Records excerpted from a collection
+-------+

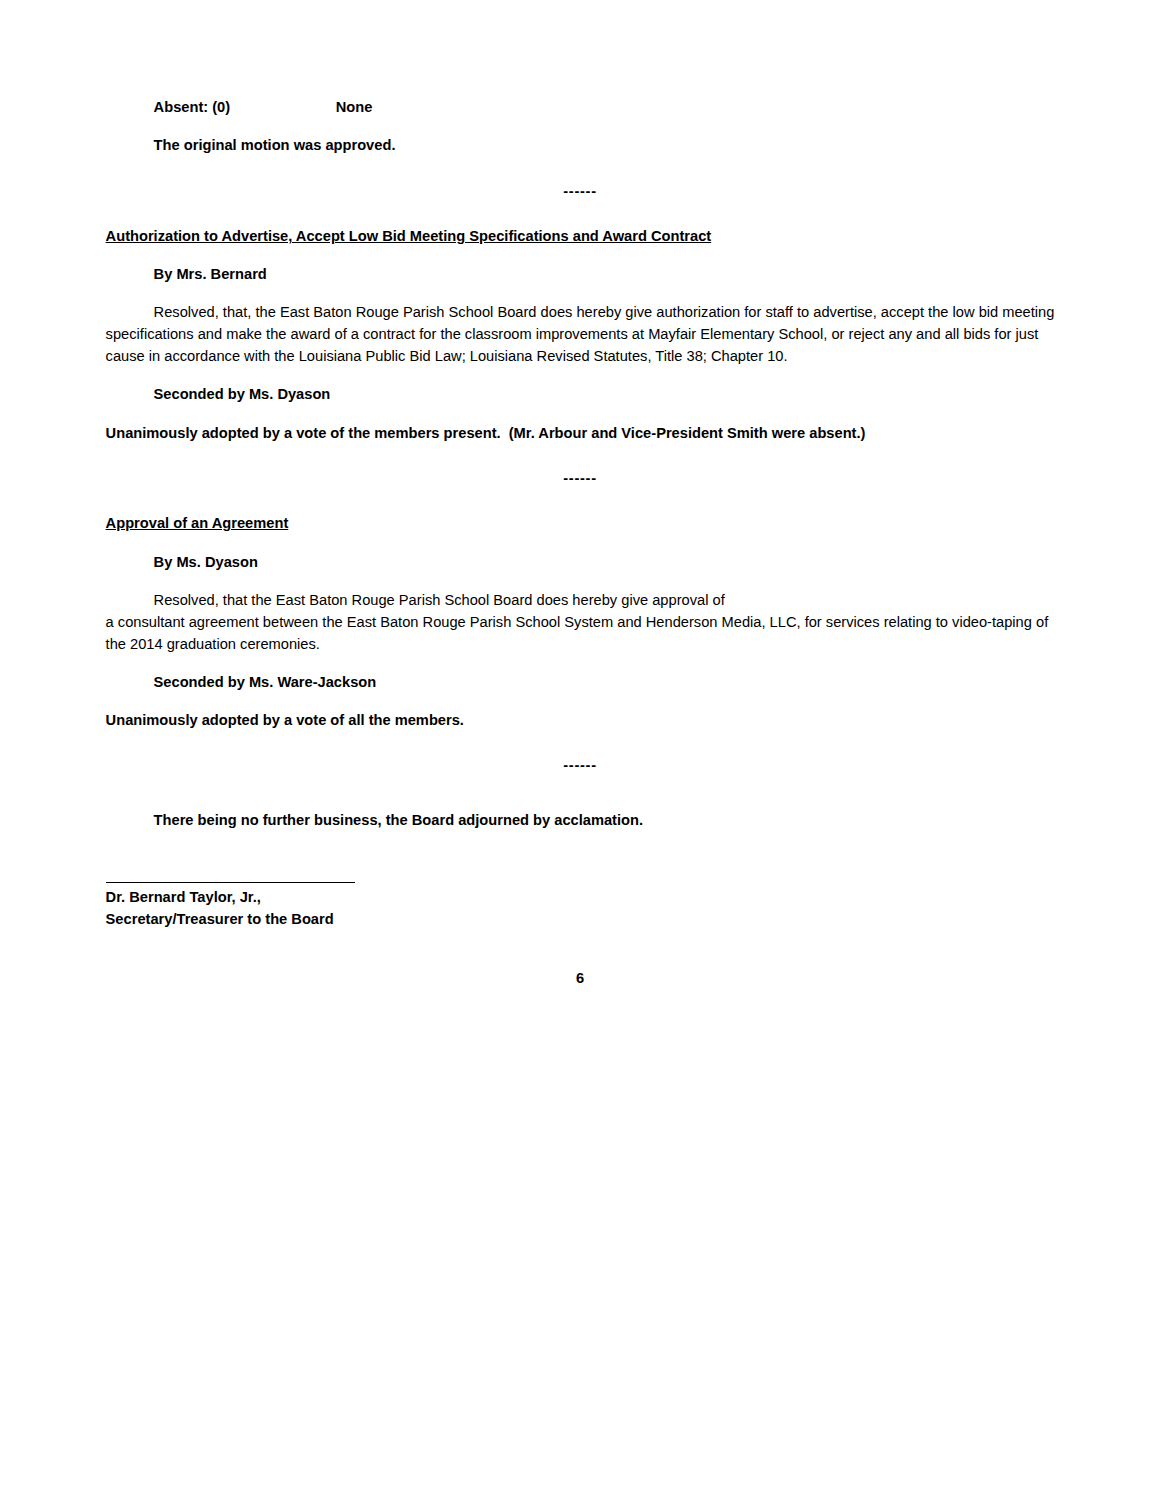Absent: (0) None
The original motion was approved.
------
Authorization to Advertise, Accept Low Bid Meeting Specifications and Award Contract
By Mrs. Bernard
Resolved, that, the East Baton Rouge Parish School Board does hereby give authorization for staff to advertise, accept the low bid meeting specifications and make the award of a contract for the classroom improvements at Mayfair Elementary School, or reject any and all bids for just cause in accordance with the Louisiana Public Bid Law; Louisiana Revised Statutes, Title 38; Chapter 10.
Seconded by Ms. Dyason
Unanimously adopted by a vote of the members present. (Mr. Arbour and Vice-President Smith were absent.)
------
Approval of an Agreement
By Ms. Dyason
Resolved, that the East Baton Rouge Parish School Board does hereby give approval of
a consultant agreement between the East Baton Rouge Parish School System and Henderson Media, LLC, for services relating to video-taping of the 2014 graduation ceremonies.
Seconded by Ms. Ware-Jackson
Unanimously adopted by a vote of all the members.
------
There being no further business, the Board adjourned by acclamation.
Dr. Bernard Taylor, Jr.,
Secretary/Treasurer to the Board
6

+-------+

HOW TO COMPLETE THIS TASK: Please repeat every record exactly, leaving the pictures out.

ANSWER TO THIS TASK:
Absent: (0) None
The original motion was approved.
------
Authorization to Advertise, Accept Low Bid Meeting Specifications and Award Contract
By Mrs. Bernard
Resolved, that, the East Baton Rouge Parish School Board does hereby give authorization for staff to advertise, accept the low bid meeting specifications and make the award of a contract for the classroom improvements at Mayfair Elementary School, or reject any and all bids for just cause in accordance with the Louisiana Public Bid Law; Louisiana Revised Statutes, Title 38; Chapter 10.
Seconded by Ms. Dyason
Unanimously adopted by a vote of the members present. (Mr. Arbour and Vice-President Smith were absent.)
------
Approval of an Agreement
By Ms. Dyason
Resolved, that the East Baton Rouge Parish School Board does hereby give approval of
a consultant agreement between the East Baton Rouge Parish School System and Henderson Media, LLC, for services relating to video-taping of the 2014 graduation ceremonies.
Seconded by Ms. Ware-Jackson
Unanimously adopted by a vote of all the members.
------
There being no further business, the Board adjourned by acclamation.
Dr. Bernard Taylor, Jr.,
Secretary/Treasurer to the Board
6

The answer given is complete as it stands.